WHAT TO DO: Beneath this line are the data; copy exactly the part of them that opens with the line containing "条不紊地发言，聆听着老师们循循善诱的讲解，我都忍不" and closes with the line containing "Kanalreinigung und eine", and only that part.

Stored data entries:
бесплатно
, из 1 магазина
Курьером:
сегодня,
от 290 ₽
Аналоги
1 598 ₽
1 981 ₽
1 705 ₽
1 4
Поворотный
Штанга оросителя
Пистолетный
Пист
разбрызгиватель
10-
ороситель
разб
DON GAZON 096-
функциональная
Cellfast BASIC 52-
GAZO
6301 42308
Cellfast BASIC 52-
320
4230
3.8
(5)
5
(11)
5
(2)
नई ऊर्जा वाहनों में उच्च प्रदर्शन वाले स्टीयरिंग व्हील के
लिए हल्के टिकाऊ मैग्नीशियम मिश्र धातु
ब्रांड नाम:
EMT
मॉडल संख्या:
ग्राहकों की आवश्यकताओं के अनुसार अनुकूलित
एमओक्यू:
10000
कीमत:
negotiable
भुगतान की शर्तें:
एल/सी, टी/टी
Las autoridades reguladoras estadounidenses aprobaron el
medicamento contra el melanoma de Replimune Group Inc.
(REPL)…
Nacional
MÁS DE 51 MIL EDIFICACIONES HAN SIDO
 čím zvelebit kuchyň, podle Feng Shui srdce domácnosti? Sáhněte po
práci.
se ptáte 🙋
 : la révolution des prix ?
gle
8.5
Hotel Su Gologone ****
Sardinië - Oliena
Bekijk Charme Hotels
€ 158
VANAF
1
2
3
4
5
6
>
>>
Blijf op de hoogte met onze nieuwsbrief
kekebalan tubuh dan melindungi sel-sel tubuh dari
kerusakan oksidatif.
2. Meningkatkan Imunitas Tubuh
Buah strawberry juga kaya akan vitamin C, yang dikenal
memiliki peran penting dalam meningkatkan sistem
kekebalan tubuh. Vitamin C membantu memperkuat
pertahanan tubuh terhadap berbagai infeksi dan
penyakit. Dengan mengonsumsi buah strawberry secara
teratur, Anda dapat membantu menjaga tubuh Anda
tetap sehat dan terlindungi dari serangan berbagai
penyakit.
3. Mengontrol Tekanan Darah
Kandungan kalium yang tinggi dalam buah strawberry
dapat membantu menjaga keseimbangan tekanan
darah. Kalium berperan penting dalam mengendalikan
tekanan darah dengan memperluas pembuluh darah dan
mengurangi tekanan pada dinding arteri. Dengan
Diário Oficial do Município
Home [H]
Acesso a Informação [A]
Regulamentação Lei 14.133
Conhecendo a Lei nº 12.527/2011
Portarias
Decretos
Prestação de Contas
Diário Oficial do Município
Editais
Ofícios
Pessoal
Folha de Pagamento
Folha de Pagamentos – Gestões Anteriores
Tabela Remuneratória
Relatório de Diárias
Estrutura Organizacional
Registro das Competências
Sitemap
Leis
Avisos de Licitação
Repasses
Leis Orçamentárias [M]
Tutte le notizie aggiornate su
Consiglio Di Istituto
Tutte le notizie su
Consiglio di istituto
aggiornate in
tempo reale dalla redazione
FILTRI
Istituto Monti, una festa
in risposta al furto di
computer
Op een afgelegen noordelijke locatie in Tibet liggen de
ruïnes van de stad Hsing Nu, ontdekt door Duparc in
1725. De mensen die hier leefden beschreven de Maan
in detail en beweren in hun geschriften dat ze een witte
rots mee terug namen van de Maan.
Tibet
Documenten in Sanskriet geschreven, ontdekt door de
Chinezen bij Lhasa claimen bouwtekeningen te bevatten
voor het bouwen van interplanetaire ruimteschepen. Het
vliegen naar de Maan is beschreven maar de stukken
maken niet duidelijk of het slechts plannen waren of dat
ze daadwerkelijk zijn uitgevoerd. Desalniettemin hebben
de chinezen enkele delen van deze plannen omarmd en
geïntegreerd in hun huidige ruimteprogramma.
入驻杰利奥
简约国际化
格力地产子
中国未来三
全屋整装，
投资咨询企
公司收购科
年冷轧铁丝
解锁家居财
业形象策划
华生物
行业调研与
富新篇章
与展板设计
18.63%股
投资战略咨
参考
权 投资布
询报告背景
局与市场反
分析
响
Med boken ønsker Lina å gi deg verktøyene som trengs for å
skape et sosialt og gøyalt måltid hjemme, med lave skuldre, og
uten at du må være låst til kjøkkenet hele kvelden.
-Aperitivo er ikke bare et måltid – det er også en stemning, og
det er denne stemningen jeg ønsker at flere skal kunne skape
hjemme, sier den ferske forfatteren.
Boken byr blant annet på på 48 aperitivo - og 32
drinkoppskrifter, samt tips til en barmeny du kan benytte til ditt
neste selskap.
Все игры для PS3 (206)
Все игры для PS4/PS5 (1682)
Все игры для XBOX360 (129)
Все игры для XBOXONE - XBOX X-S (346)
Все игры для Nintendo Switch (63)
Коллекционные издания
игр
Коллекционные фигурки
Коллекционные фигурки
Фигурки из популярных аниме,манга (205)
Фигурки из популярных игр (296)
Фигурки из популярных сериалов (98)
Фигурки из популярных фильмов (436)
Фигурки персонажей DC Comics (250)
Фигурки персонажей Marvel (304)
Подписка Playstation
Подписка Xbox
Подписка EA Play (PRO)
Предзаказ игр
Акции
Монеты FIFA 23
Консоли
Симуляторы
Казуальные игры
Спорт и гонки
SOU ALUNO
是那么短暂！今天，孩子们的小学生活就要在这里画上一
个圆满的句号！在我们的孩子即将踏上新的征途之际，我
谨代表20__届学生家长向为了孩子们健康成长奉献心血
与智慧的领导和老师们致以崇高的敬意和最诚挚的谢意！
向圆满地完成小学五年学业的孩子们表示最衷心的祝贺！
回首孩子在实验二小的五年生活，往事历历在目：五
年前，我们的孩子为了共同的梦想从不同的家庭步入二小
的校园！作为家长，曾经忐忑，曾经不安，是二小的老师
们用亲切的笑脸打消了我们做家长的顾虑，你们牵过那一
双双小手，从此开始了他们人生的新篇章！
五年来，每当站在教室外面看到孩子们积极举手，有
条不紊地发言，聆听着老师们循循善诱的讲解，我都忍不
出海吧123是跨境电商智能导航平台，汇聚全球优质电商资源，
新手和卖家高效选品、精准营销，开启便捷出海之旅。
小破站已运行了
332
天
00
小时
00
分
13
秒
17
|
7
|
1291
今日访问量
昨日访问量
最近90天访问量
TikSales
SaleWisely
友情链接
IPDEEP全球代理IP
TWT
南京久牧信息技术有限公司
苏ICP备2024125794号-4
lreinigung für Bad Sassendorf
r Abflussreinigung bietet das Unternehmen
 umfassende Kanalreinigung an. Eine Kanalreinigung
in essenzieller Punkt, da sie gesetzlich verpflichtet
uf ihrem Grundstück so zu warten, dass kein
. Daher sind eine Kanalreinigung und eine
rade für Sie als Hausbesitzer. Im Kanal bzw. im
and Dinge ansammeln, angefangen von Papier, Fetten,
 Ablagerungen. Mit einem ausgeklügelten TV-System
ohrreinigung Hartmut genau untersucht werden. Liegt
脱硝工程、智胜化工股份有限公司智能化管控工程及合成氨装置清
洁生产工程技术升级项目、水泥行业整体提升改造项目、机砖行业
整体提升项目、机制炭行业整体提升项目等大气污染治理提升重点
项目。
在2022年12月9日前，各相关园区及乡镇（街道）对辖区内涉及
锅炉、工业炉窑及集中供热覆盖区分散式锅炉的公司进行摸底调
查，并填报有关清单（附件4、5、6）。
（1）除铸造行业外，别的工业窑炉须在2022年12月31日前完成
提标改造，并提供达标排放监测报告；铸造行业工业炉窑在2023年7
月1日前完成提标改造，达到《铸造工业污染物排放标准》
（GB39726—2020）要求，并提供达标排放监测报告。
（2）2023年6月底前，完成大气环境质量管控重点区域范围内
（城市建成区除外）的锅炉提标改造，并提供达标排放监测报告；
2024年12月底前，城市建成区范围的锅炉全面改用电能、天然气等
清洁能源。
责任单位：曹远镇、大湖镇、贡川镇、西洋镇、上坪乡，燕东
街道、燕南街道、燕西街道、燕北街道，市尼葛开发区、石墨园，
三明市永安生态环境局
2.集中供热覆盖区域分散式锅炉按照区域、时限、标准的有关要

TASK OUTPUT:
条不紊地发言，聆听着老师们循循善诱的讲解，我都忍不
出海吧123是跨境电商智能导航平台，汇聚全球优质电商资源，
新手和卖家高效选品、精准营销，开启便捷出海之旅。
小破站已运行了
332
天
00
小时
00
分
13
秒
17
|
7
|
1291
今日访问量
昨日访问量
最近90天访问量
TikSales
SaleWisely
友情链接
IPDEEP全球代理IP
TWT
南京久牧信息技术有限公司
苏ICP备2024125794号-4
lreinigung für Bad Sassendorf
r Abflussreinigung bietet das Unternehmen
 umfassende Kanalreinigung an. Eine Kanalreinigung
in essenzieller Punkt, da sie gesetzlich verpflichtet
uf ihrem Grundstück so zu warten, dass kein
. Daher sind eine Kanalreinigung und eine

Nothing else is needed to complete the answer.